- PROMPT -
Going through the data below, copy out each line where the word "CIRCLE" shows up.

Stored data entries
■ ■ ■

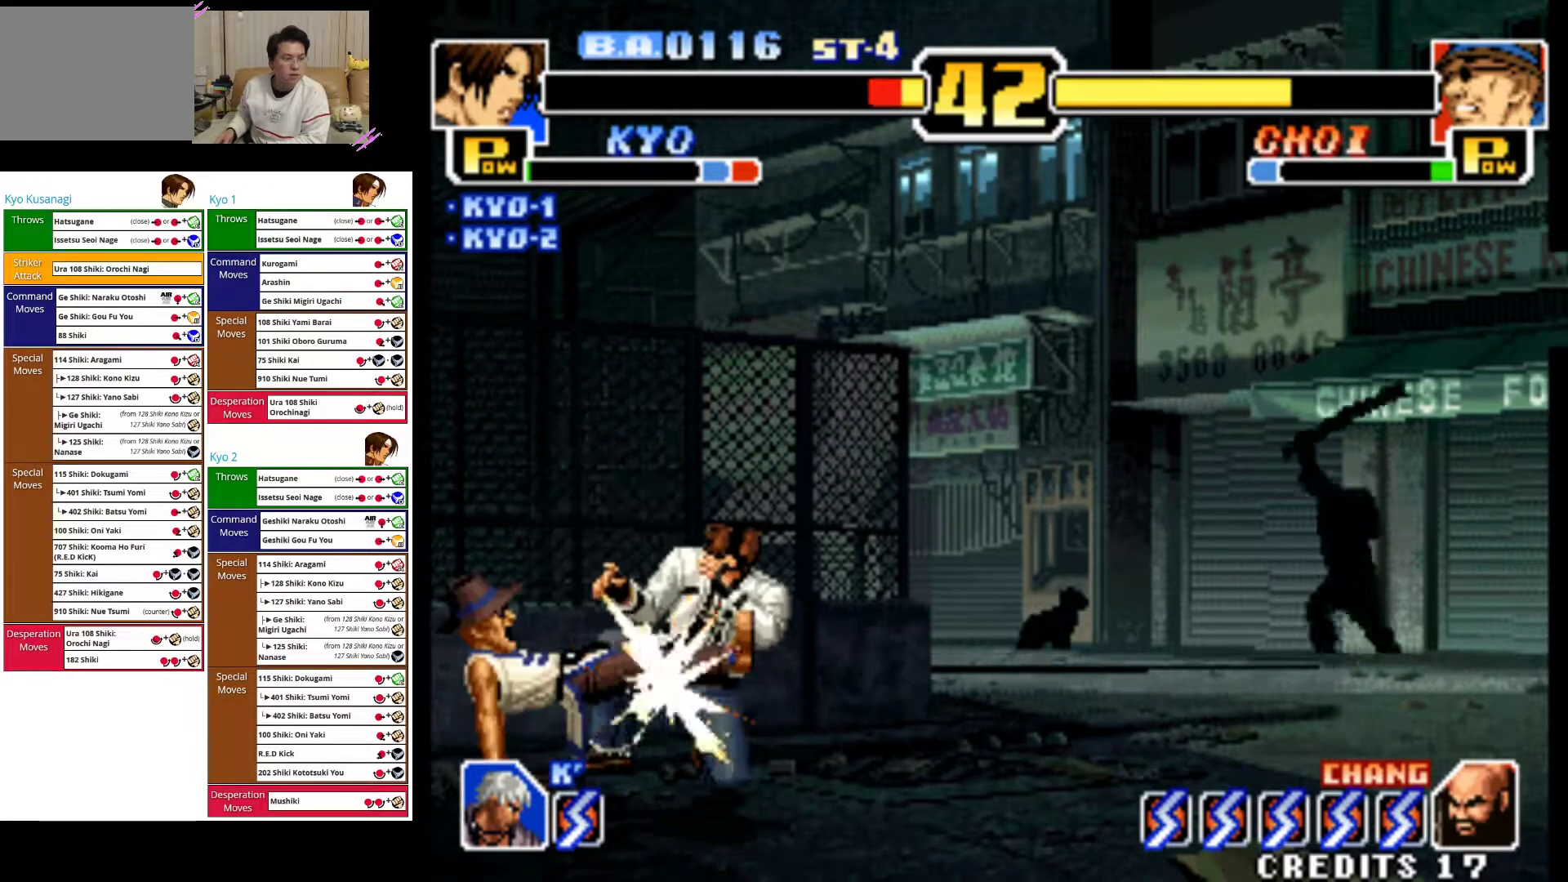
{"buttons": [], "left_stick": "down-right", "events": [[83, "CIRCLE", "up"], [150, "CIRCLE", "down"], [250, "CIRCLE", "up"], [367, "CIRCLE", "down"], [400, "CIRCLE", "up"]]}
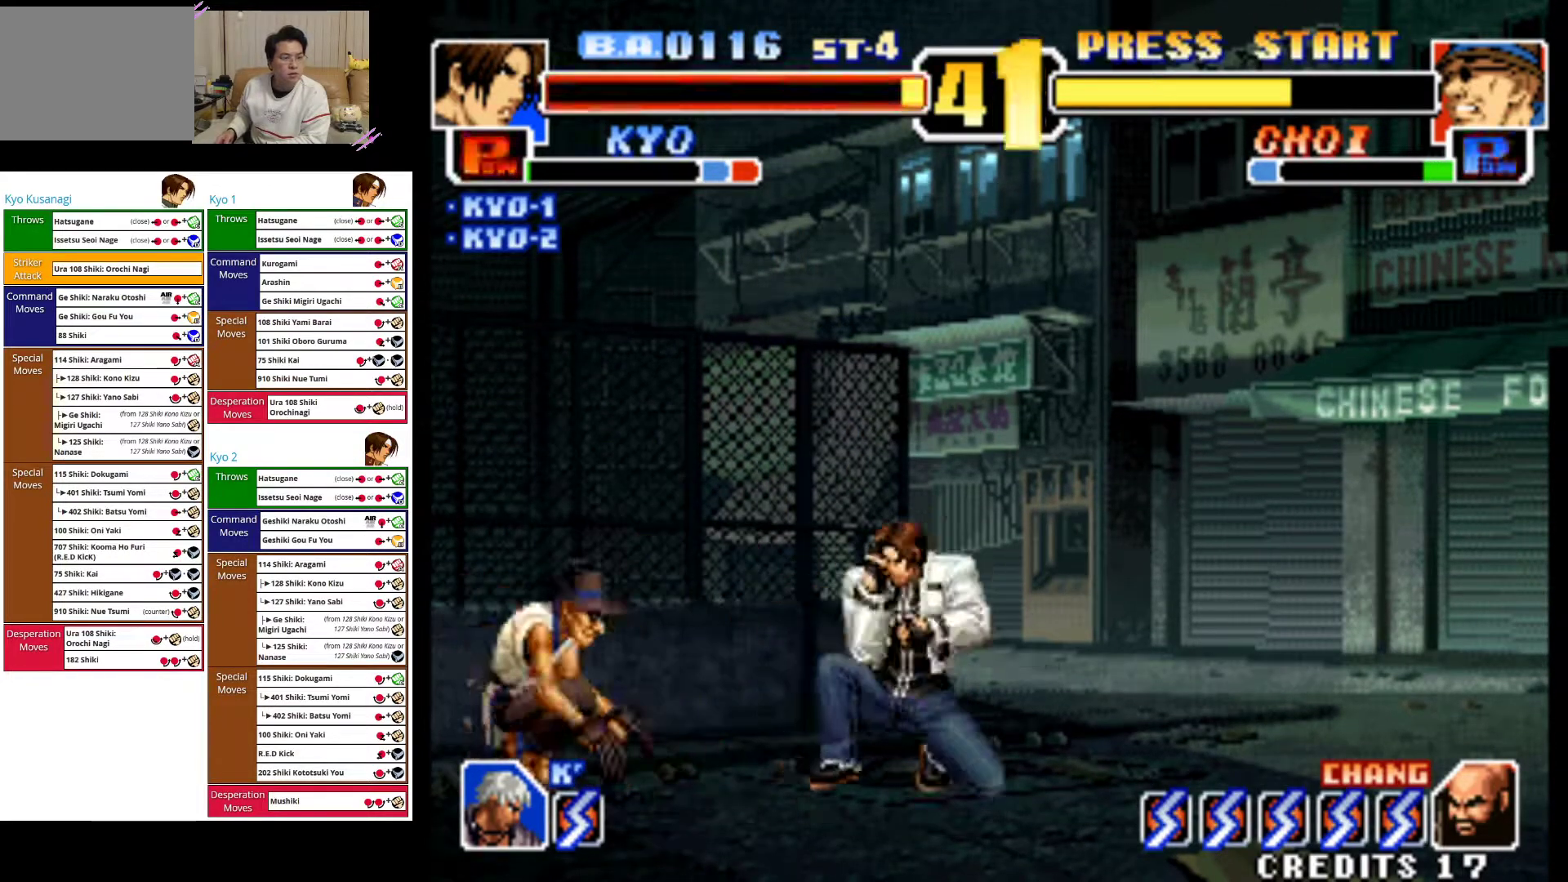
{"buttons": [], "left_stick": "right", "events": [[33, "CIRCLE", "down"], [33, "left_stick", "right"], [150, "CIRCLE", "up"], [200, "CIRCLE", "down"], [350, "CIRCLE", "up"]]}
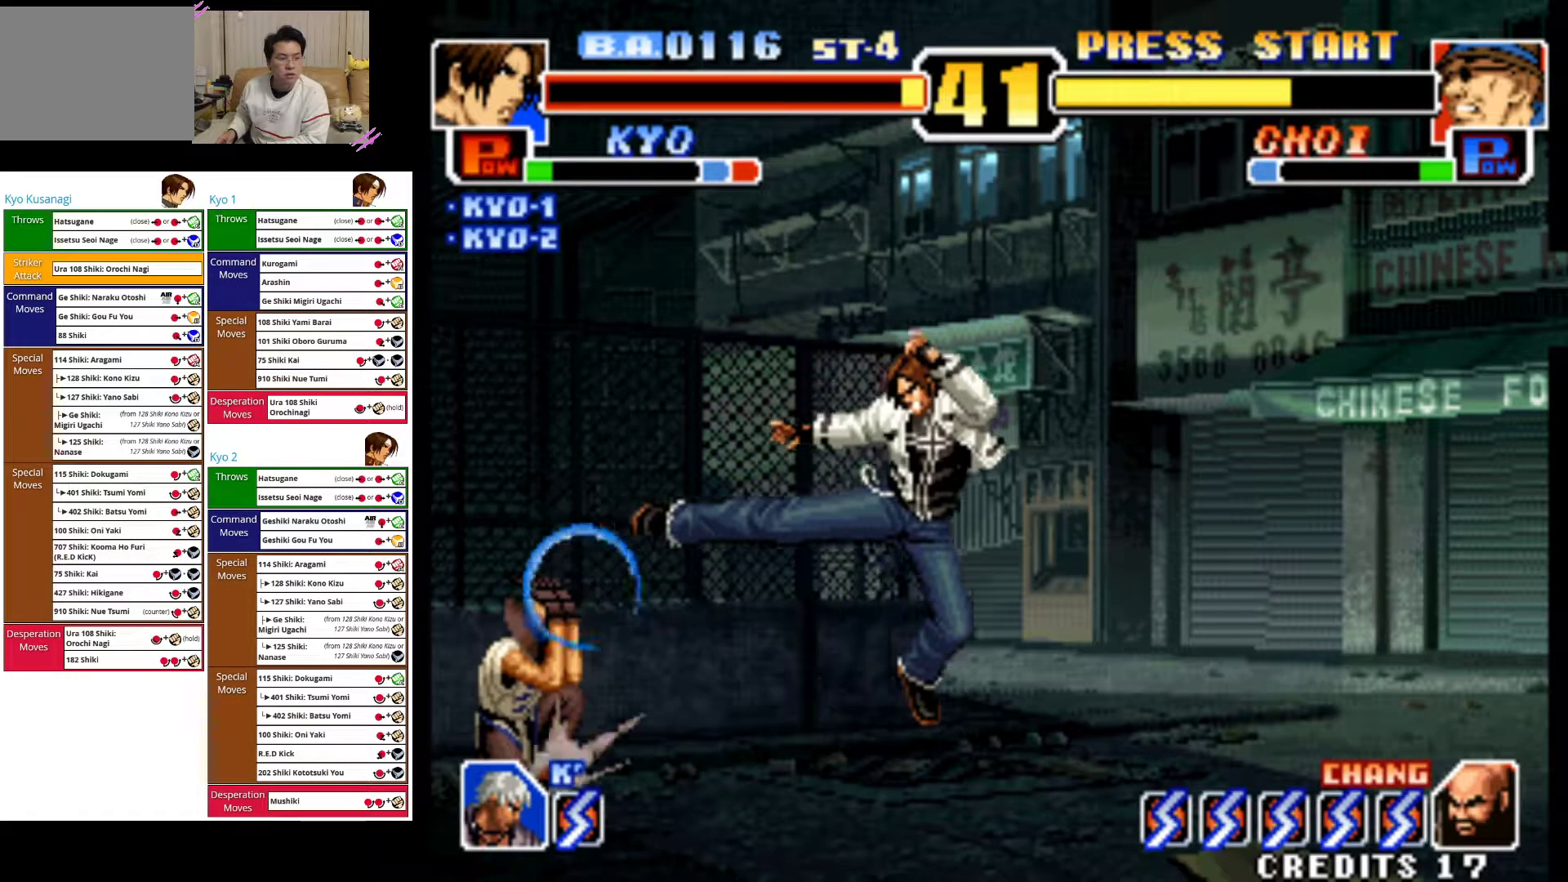
{"buttons": [], "left_stick": "up-right", "events": [[167, "left_stick", "up-right"]]}
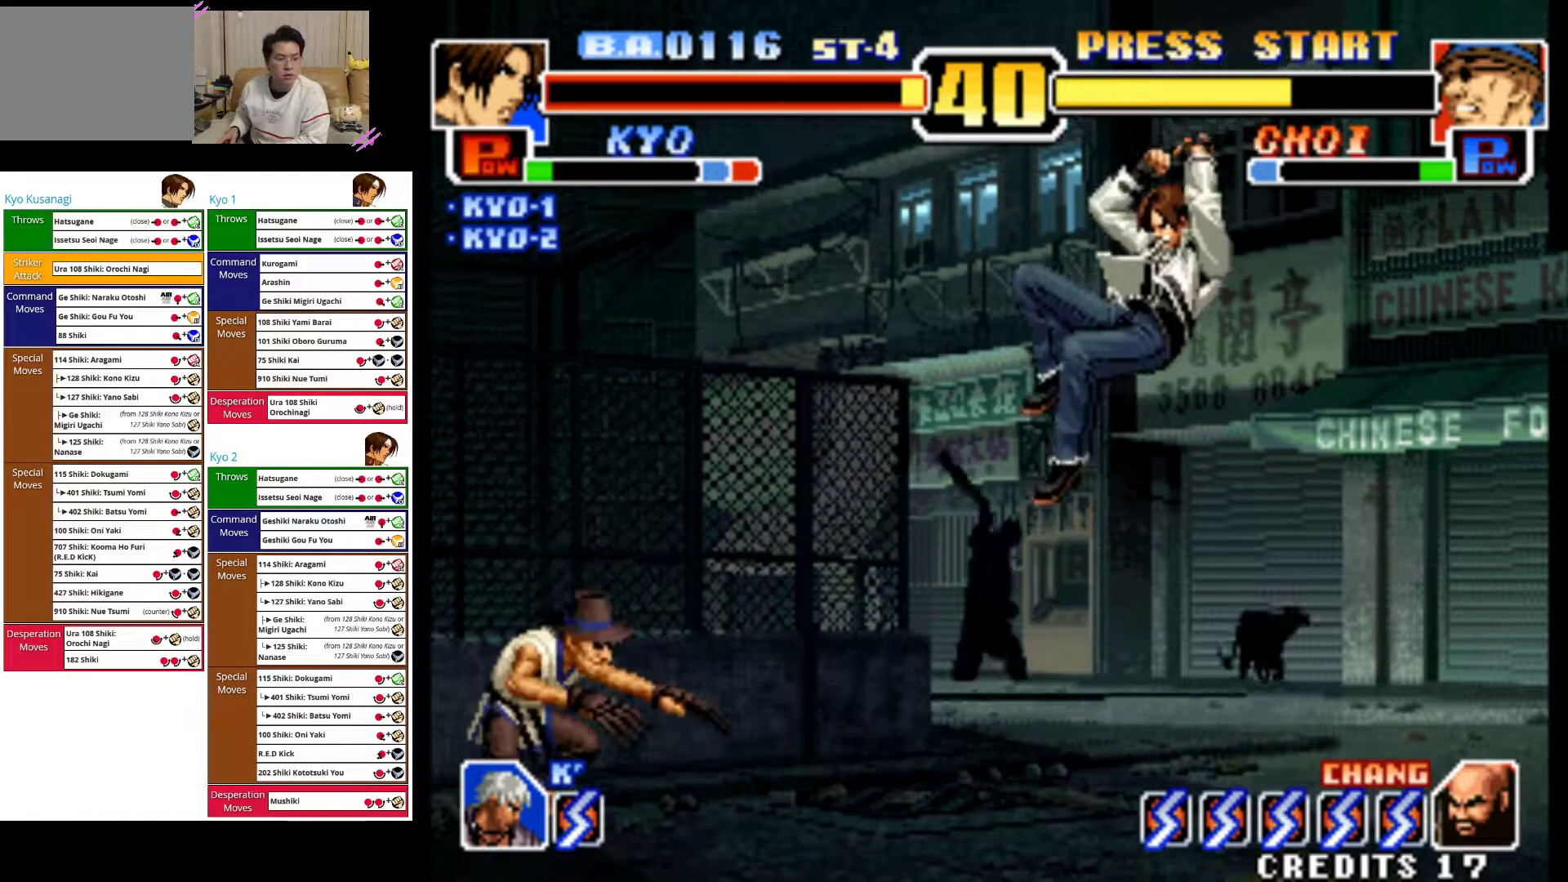
{"buttons": ["CROSS"], "left_stick": "center", "events": [[167, "left_stick", "down-right"], [417, "left_stick", "down-left"], [467, "CROSS", "down"], [483, "left_stick", "center"]]}
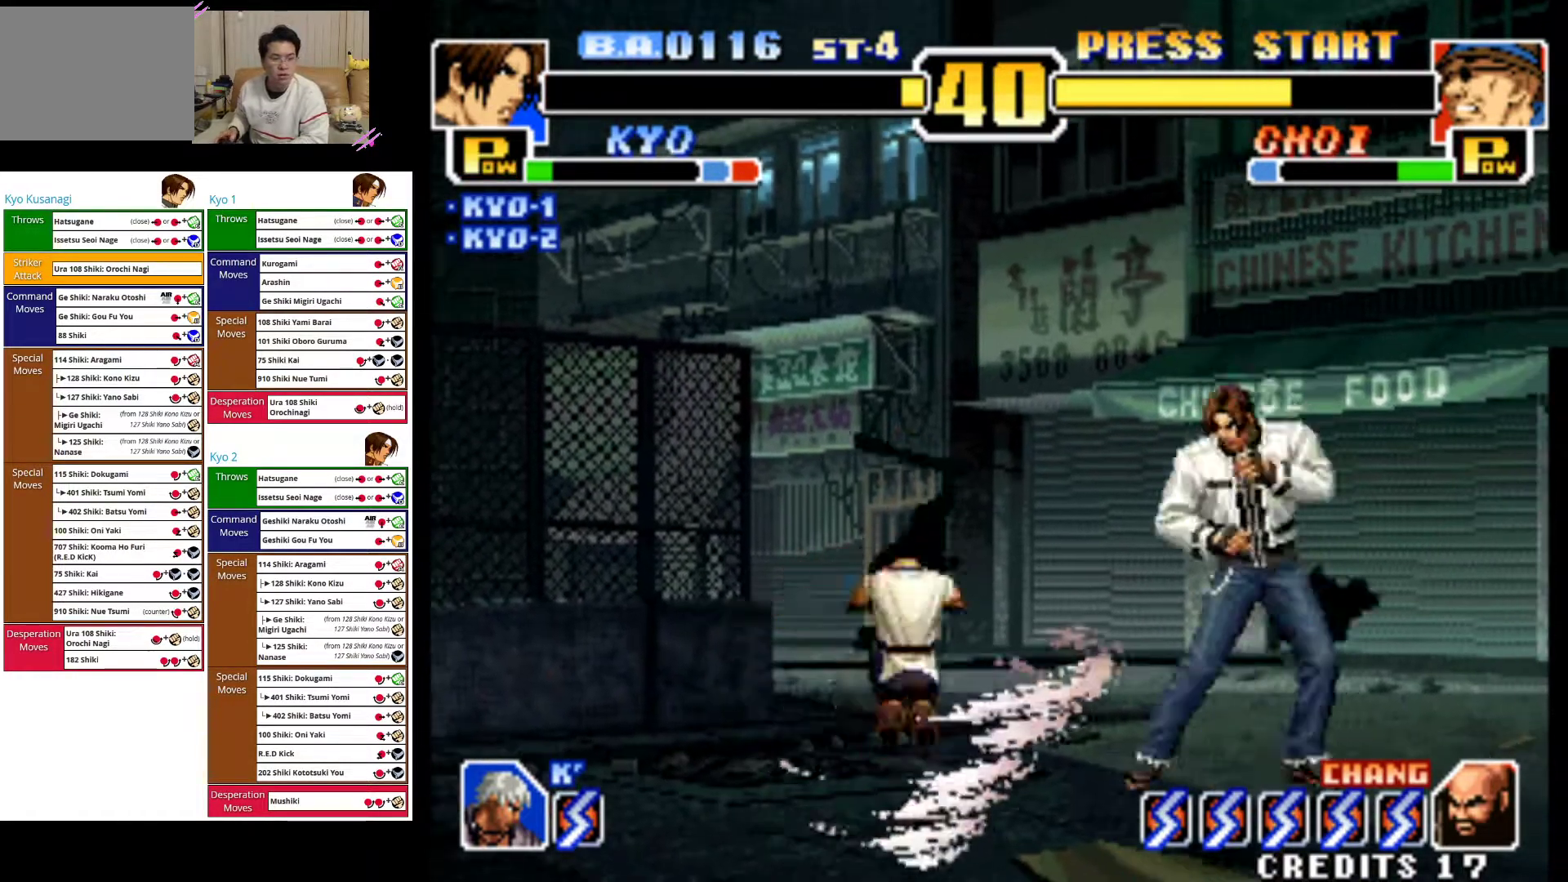
{"buttons": [], "left_stick": "center", "events": [[50, "CROSS", "up"]]}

■ ■ ■

- YOUR RESPONSE -
{"buttons": [], "left_stick": "down-right", "events": [[83, "CIRCLE", "up"], [150, "CIRCLE", "down"], [250, "CIRCLE", "up"], [367, "CIRCLE", "down"], [400, "CIRCLE", "up"]]}
{"buttons": [], "left_stick": "right", "events": [[33, "CIRCLE", "down"], [33, "left_stick", "right"], [150, "CIRCLE", "up"], [200, "CIRCLE", "down"], [350, "CIRCLE", "up"]]}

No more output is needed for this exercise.